Der Krieg ist wieder da

In Afghanistan wird geschossen, hat gerade unsere Kanzlerin festgestellt. Und in Prenzlauer Berg? In der Dunckerstraße schleppen Anwohner Tannenbäume oder schauen aus ihren gut beheizten Wohnzimmern auf die Straße, wo der Schnee die Stadt noch leiser macht. Es fehlt an nichts außer an dramatischer Geschichte – das jedenfalls lassen diese gemalten “sowjetischen Einschusslöcher” vermuten.

Vor zwei Jahren hat der Berliner Künstler Jens Kloppmann Gipsabrücke von zerschossenen Fassaden gemacht. Vermutlich werden solche “authentischen” Werke bald ihren Weg in die Edel-Nippes-Läden der Gegend finden und sich als Wandschmuck an Berlin-Besucher verkaufen. Eine schauderhaft-schöne Erinnerung an den Straßenkampf für Ihr Zuhause, dann wurde auch dort mal jemand “ganz authentisch” erschossen.

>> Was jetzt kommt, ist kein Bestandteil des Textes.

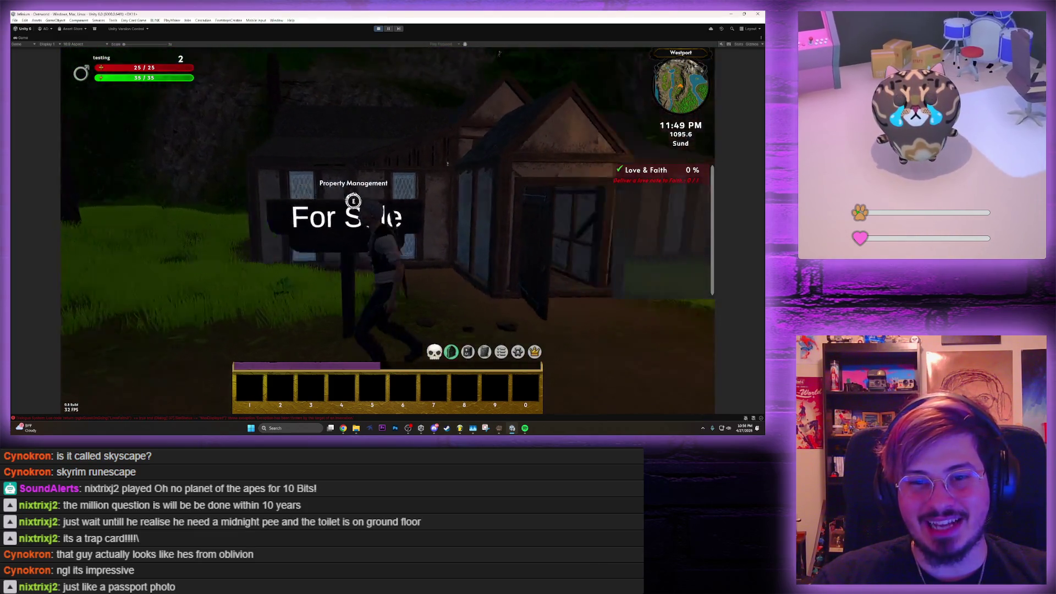
pyautogui.press('w')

Im Kiez geht schon seit Jahren die Angst um vor dem Verlust des “echten Berlins”. Die Besitzer des “Kauf dich glücklich” in der Oderberger Straße ist bald sicher nur noch halb so glücklich ohne die Einschusslöcher in der ersten Etage.  Das Gebäude wird gerade saniert. Auch bei Gegnern des Umbaus der Kastanienallee mag das eine Rolle spielen. Bitte keine Veränderung, keine Langeweile, keine Gesichtslosigkeit.

Ich lasse mir das gern gefallen, solange niemand aus Verdruss an der Behaglichkeit einen Krieg anzettelt.

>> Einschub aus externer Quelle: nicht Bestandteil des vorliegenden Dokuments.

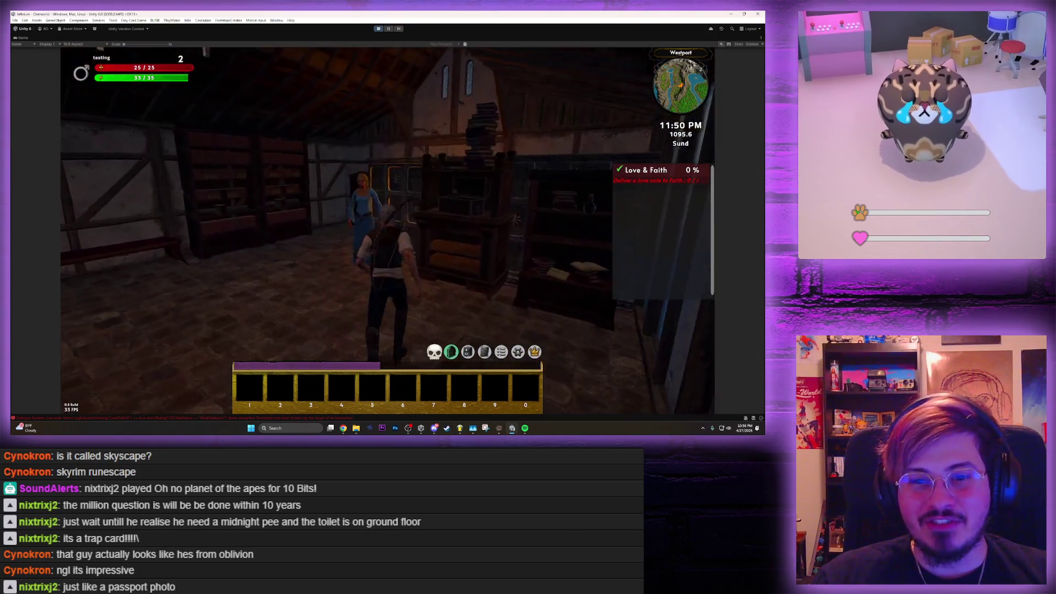
pyautogui.scroll(3, 387, 230)
pyautogui.scroll(-3, 387, 230)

Bildergalerie: Berliner Seitenblicke

Adorno ist wieder da

Theodor W. Adorno würde wohl erschrecken, ginge er heute durch die Falckensteinstraße in Kreuzberg. “Adorno Superstar!” steht dort an einer Wand, was soll das denn? “Ein großes Missverständnis” vermutet der Kreuzberger Schriftsteller Jakob B. hinter dem Graffito, denn dem Kritiker der Kulturindustrie war jeder Rummel fremd.

Eine Misere nennt Jakob Texte, die fortlaufend in den Zeitungen sinnlos mit Adorno-Zitaten geschmückt würden – und insofern könnte dieser Schriftzug auch ironisch gemeint sein: Der Denker, viel gerühmt aber unverstanden von der Welt.

Wer denkt heute in Kreuzberg noch an Adorno?

Hallo Investor: Wir wollen keine Sanierung!

Keine Zentralheizung, keine neuen Fenster, nicht einmal das löchrige Laminat im Treppenhaus wollten sie ersetzt haben, erzählt Jan* trotzig. “Wir wollen keine Sanierung”, steht zur Bestätigung auf einem Plakat im Innenhof. Jan wohnt seit mehr als zehn Jahren in dem Haus am Rande eines Berliner Szenekiezes. In seiner Wohnung mit Kohleofen fühlt er sich wohl. So soll es bleiben.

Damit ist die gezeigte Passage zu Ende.